Written by David Singleton on 12 June 2017 in Culture
Culture

George Osborne particularly enjoyed Gerald Scarfe’s treatment of ‘poor old Mrs May’.

As he appeared on the Andrew Marr show, George Osborne stuck the boot into Theresa May by calling her a “dead woman walking”.

But perhaps even more brutal was the former chancellor’s enjoyment of a Gerald Scarfe cartoon in the Sunday Times which he said showed “poor old Mrs May and Jeremy Corbyn relieving himself on her”.

Osborne said the drawing was worthy of James Gillray, the influential British caricaturist who was born in 1756 and became known as the father of the political cartoon.

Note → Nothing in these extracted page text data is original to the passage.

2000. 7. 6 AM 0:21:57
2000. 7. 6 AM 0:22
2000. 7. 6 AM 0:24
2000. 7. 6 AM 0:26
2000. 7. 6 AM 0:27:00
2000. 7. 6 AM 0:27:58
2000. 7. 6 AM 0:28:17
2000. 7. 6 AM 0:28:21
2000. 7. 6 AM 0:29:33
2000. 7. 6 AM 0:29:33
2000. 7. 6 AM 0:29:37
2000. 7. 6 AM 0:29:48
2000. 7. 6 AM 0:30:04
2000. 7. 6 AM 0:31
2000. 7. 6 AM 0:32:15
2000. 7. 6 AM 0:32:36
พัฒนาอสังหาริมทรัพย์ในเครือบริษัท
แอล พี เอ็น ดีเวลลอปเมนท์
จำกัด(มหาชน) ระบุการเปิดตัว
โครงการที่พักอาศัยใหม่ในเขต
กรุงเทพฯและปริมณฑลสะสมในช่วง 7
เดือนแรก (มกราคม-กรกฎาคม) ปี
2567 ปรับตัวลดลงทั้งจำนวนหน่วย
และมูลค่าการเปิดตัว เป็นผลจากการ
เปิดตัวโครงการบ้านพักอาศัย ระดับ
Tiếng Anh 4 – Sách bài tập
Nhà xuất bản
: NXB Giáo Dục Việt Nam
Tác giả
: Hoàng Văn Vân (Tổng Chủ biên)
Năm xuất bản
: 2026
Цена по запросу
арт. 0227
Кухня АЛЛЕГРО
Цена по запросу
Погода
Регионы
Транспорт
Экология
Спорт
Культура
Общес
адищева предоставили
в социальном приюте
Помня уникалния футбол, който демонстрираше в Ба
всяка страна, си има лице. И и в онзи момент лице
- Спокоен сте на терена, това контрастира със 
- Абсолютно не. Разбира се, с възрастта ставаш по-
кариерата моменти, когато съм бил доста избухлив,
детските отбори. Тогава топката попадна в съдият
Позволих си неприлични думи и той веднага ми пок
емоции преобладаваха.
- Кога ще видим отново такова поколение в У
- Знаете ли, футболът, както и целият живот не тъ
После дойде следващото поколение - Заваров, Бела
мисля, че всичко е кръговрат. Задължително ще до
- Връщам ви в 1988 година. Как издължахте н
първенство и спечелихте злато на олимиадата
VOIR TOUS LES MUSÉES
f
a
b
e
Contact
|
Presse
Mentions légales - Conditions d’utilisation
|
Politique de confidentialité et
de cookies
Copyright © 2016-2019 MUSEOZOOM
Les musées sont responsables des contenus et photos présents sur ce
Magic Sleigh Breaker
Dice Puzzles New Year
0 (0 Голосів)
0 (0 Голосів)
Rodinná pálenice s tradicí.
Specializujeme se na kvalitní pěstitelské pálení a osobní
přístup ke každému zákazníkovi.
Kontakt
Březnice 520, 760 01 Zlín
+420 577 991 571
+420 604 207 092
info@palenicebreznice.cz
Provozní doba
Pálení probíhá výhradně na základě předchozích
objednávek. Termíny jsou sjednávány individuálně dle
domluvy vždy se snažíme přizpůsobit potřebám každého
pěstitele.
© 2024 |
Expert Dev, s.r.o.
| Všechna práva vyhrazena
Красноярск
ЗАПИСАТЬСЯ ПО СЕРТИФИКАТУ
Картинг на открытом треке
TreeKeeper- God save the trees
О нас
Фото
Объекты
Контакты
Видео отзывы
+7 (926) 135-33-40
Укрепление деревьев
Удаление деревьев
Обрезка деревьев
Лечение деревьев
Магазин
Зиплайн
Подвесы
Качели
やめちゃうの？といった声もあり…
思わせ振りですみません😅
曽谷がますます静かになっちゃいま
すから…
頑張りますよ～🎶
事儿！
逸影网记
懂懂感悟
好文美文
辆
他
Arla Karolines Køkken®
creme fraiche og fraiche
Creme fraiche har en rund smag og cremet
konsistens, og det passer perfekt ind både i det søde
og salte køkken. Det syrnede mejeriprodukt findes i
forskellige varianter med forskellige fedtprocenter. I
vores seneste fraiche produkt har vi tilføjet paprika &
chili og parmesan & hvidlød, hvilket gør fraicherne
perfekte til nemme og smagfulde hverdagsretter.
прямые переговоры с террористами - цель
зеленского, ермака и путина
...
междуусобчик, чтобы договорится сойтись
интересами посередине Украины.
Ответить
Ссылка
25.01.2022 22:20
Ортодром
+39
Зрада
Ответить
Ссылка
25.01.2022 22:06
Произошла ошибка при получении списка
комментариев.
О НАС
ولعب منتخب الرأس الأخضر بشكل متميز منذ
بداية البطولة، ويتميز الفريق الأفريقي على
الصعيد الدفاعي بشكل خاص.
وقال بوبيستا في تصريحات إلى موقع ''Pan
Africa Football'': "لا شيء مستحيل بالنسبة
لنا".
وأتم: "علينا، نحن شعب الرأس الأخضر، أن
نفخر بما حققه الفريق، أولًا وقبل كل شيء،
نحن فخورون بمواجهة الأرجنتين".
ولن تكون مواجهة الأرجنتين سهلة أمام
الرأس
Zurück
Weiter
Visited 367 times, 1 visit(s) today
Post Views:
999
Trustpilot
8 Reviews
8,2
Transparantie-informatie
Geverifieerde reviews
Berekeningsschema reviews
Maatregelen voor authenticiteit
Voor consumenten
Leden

"That is the tradition of Gillray in the 21st century," purred Osborne approvingly.

 

 

 

 

Other cartoonists were no less savage towards the weakened prime minister.

On Saturday, Times cartoonist Peter Brookes responded with some incredulity to May’s speech on the steps of Downing Street in which she declared that she would continue to "provide certainty and lead Britain forward".

 

 

 

 

Elsewhere in the world, various cartoonists depicted the prime minister’s decision to call a general election as an act of self-harm. 

They included the Klier cartoon in Belgium which showed May shooting herself in the foot...

 

 

 

And the cartoon in Swiss newspaper Neue Zürcher Zeitung which showed the hapless May as a boxer slumped on the ropes after punching herself out.

 

 

 

 

 

In the Netherlands, Tom Janssen looked at how May’s act of self -harm would play out in the Brexit negotiations. The Dutch cartoonist showed the prime minister entering the talks with EU leaders carrying her head in her hands.

 

 

 

 

Similarly, in South Africa’s Sunday Times, Zapiro had May hanging herself on a Brexit flagpole.

And the Kenyan cartoonist Gado depicted the prime minister swinging from a rope in a hung parliament.